▶ _Available data_

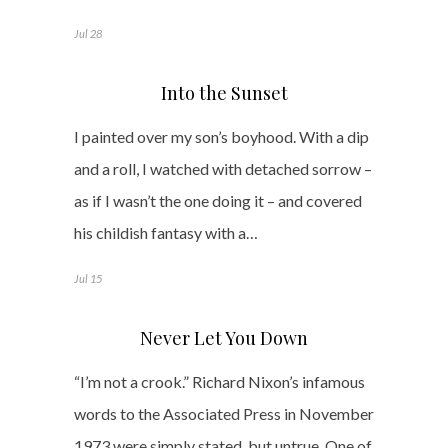
Jul 28
Into the Sunset
I painted over my son’s boyhood. With a dip
and a roll, I watched with detached sorrow –
as if I wasn’t the one doing it – and covered
his childish fantasy with a…
Jul 15
Never Let You Down
“I’m not a crook.” Richard Nixon’s infamous
words to the Associated Press in November
1973 were simply stated, but untrue. One of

▶ _What is needed_
Repeat the whole of the material above exactly, but keep the pictures out.

▶ _Output of the exercise_
Jul 28
Into the Sunset
I painted over my son’s boyhood. With a dip
and a roll, I watched with detached sorrow –
as if I wasn’t the one doing it – and covered
his childish fantasy with a…
Jul 15
Never Let You Down
“I’m not a crook.” Richard Nixon’s infamous
words to the Associated Press in November
1973 were simply stated, but untrue. One of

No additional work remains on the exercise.